Verdammt noch mal, Cas. Ich habe dich doch mit diesem Kuss regelrecht überfallen und ich kriege ihn einfach nicht aus meinem Kopf. Ich würde gerne zu Sam gehen und das sofort mit ihm klären, aber du sagst mir, dass das nicht geht.“ Der Blonde tigerte inzwischen ruhelos im Zimmer auf und ab.

„Ich benehme mich wie ein Mädchen, das zum ersten Mal Liebeskummer hat und damit auch noch den besten Freund belästigt!“, stellte er traurig fest.

„Du belästigst mich nicht damit. Ich höre dir gerne zu, egal worum es geht und ich fühle mich geehrt, dass du solche Probleme mit mir besprichst“, sagte der Engel ruhig. Es tat ihm weh Dean so leiden zu sehen. Am liebsten würde er ihn schon wieder in den Arm nehmen und küssen, bis er keinen klaren Gedanken mehr fassen könnte. Doch sobald er auch nur daran dachte Dean zu verführen, drängten sich wieder die Bilder von Dean in der Hölle vor sein inneres Auge und er schob dieses Ansinnen weit weg. Vielleicht hatte er ja endlich etwas gefunden, das ihm half sein Verlangen zu zügeln.

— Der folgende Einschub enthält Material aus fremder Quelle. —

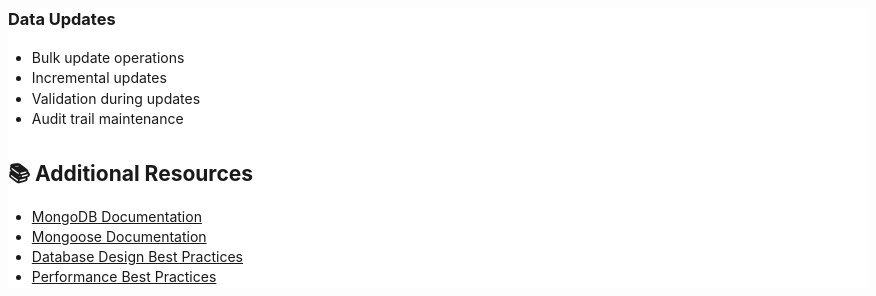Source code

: ### Data Updates
- Bulk update operations
- Incremental updates
- Validation during updates
- Audit trail maintenance

## 📚 Additional Resources

- [MongoDB Documentation](https://docs.mongodb.com/)
- [Mongoose Documentation](https://mongoosejs.com/)
- [Database Design Best Practices](https://docs.mongodb.com/manual/data-modeling/)
- [Performance Best Practices](https://docs.mongodb.com/manual/core/performance-optimization/)

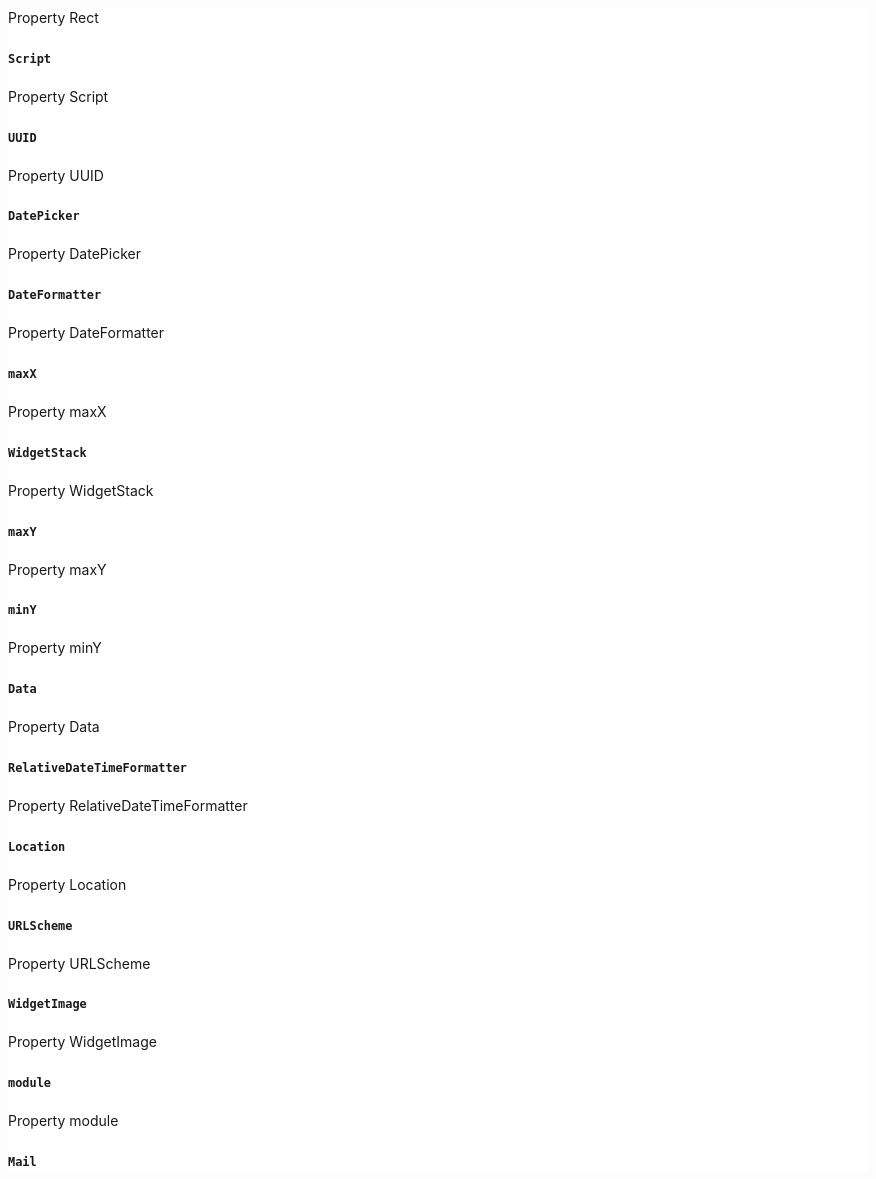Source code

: Property Rect

#### `Script`

Property Script

#### `UUID`

Property UUID

#### `DatePicker`

Property DatePicker

#### `DateFormatter`

Property DateFormatter

#### `maxX`

Property maxX

#### `WidgetStack`

Property WidgetStack

#### `maxY`

Property maxY

#### `minY`

Property minY

#### `Data`

Property Data

#### `RelativeDateTimeFormatter`

Property RelativeDateTimeFormatter

#### `Location`

Property Location

#### `URLScheme`

Property URLScheme

#### `WidgetImage`

Property WidgetImage

#### `module`

Property module

#### `Mail`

„Dean“, begann er stattdessen ruhig, „ich habe dir schon einmal gesagt, dass du dir die Schuld dafür nicht geben darfst. Du warst absolut nicht in der Lage einen klaren Gedanken zu fassen.“

„Selbst wenn ich das alles berücksichtige: Der Gedanke daran tut weh und ich fühle mich schlecht dabei! Ich liebe Sam und ich habe ihn betrogen!“

„Vielleicht solltest du wirklich noch etwas schlafen“, überlegte der Engel und legte dem Winchester seine Finger an die Stirn. Sofort brach Deans Körper zusammen und Castiel brachte ihn in die Hängematte. Frische Luft würde ihm gut tun.

Er warf noch einen Blick auf den schlafenden Menschen, dann wandte er sich ab und ballte seine Hände zu Fäusten. Zuhören zu müssen, wie Dean über seine Liebe zu Sam und über diesen Kuss, der ihm selbst alles bedeutete, sprach, brannten in ihm wie hundert Höllenfeuer und er konnte plötzlich verstehen, warum Menschen aus Eifersucht töteten. Er würde es jetzt auf jeden Fall tun. Aber er würde weder Sam noch Dean als Ziel seiner Mordlust wählen. Er war ein Engel und für ihn gab es lohnendere Opfer.
 

Zufrieden mit sich, aber auch ein wenig zerrupft, kehrte Castiel zu Dean zurück. Er hatte drei Dämonen erwischt und für immer ausgeschaltet.

Jetzt freute er sich darauf die Zeit, die Dean noch im Himmel war, mit ihm verbringen zu können. Er würde sich ihm nicht nähern. Er hatte ein wirklich wirksames Mittel gegen sein Verlangen gefunden: Die Bilder, die zeigten, wie Dean in der Hölle misshandelt worden war taten ihm mit jedem Mal mehr weh, und seine Energien konnte er wunderbar bei der Dämonenvernichtung los werden.

Nein, er wollte einfach nur Deans ungeteilte Gesellschaft genießen.